The first of the microscopic images is Cyanobacterial Entanglement, an almost abstract image of Cyanobacteria filaments taken by Forrest Leffler from the University of Florida. Alongside this we have Majestic Micrasterias, an image of the desmid Micrasterias furcata taken by William Murray from a sample from a lake in Delaware. Whereas Forrest Leffler exploited abstract qualities in his image, William Murray achieves a sufficiently high level of detail that would not look out of place in an identification guide. His image is very much in the tradition of Hilda Canter-Lund, which is one of the reasons why the judges recommended its inclusion on the shortlist.
Forrest Leffler’s Cyanobacterial Entanglement and William Murray’s Majestic Micrasterias.
A similar abstract versus representation tension is apparent in the two images of macroalgae on the shortlist. Serial shortlist contender (and 2014 winner) John Huisman offers us a beautiful image of the red alga Martensia denticulata, photographed at Cape Perron, Western Australia, whilst Zoe Loffler from James Cook University in Queensland takes us to the other side of the continent to enjoy a riot of colour in her image of seaweed taken during a family camping trip.

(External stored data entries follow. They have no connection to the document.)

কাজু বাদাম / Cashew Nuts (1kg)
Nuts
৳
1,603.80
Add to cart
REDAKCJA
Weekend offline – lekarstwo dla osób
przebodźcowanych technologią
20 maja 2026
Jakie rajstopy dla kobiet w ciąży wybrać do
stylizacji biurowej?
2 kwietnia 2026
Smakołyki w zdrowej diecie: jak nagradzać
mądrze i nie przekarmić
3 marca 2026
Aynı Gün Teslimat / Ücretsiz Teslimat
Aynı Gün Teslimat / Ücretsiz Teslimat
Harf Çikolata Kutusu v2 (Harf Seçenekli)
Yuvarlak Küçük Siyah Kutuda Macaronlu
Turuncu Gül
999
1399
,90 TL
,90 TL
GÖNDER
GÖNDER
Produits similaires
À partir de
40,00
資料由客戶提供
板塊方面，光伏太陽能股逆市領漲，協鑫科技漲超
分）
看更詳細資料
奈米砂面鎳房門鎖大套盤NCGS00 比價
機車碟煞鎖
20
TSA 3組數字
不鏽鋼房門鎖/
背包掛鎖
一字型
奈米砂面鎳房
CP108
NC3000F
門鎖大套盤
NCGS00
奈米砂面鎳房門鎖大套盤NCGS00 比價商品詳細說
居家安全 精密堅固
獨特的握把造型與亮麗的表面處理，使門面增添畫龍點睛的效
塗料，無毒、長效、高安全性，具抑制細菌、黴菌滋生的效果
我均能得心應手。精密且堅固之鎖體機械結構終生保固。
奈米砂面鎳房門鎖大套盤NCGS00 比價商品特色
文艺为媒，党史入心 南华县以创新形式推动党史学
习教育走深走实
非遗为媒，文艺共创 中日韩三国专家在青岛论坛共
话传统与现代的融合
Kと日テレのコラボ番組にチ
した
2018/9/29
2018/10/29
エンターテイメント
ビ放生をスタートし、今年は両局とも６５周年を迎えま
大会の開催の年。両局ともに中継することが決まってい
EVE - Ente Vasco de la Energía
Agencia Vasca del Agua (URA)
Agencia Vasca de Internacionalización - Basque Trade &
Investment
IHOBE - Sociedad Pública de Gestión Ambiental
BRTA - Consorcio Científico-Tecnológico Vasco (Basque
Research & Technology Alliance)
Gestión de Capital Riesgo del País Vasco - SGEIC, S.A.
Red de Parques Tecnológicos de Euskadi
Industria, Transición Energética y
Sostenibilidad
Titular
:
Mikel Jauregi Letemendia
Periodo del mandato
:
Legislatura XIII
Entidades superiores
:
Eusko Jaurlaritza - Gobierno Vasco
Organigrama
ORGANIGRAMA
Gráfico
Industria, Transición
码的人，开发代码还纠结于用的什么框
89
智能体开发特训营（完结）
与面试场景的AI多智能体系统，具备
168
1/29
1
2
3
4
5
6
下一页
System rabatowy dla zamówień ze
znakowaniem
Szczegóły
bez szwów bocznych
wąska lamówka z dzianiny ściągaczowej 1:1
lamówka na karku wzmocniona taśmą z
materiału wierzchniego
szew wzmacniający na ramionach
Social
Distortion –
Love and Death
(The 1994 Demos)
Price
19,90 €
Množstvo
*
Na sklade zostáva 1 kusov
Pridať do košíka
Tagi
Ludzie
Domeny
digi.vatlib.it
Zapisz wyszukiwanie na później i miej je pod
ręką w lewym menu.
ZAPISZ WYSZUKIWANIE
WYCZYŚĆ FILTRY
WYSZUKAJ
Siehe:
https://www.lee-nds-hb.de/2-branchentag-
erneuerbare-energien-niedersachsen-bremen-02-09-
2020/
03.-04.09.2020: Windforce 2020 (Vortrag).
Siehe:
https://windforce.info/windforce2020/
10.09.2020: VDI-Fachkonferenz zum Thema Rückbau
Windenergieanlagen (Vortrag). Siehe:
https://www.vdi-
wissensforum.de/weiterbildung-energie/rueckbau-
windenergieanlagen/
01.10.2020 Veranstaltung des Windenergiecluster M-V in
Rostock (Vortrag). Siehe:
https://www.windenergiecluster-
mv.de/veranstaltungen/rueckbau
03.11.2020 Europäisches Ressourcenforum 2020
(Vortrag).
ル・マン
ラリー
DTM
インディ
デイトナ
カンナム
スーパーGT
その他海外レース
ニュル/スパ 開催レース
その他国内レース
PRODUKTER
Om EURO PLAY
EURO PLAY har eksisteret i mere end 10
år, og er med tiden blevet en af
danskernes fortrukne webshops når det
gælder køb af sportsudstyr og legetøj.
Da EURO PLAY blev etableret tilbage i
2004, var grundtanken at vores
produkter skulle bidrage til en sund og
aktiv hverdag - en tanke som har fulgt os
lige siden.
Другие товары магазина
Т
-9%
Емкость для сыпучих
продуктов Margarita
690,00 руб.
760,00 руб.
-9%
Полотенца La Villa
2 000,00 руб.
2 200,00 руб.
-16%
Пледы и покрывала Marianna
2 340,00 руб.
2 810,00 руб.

John Huisman’s The next generation: Martensia denticulata, with cystocarpsand Zoe Loffler’s Symphony of Seaweed.
The final two images sit at the borderline between the macroscopic and microscopic worlds. Damian Sirjacobs’ from the University of Liège in Belgium submitted an untitled image showing a bluish haze created by the diatom Haslea growing over macroalgae in shallow water in Calvi Bay, Corsica, whilst Wright State University’s Leon Kantona’s Pedestal of Productivity shows filaments of the Cyanobacteria Phormidiumand Oscillatoria amidst a yellow-brown mass of diatoms in an aquarium towards the end of a long-term photophysiology experiment. You can also see oxygen bubbles surrounding the filaments due to the high rates of photosynthesis.
Damian Sirjacobs untitled view of the diatom Haslea growing amidst other algae, and Leon Katona’s Pedestal of Productivity.
The thumbnails in this post don’t really show the images at their very best; however, we hope to get them mounted on the BPS website within a few days, so that you can enjoy them all at higher resolution. Meanwhile, the BPS Council are voting to decide the winners and I will be writing more about these just as soon as a decision has been reached.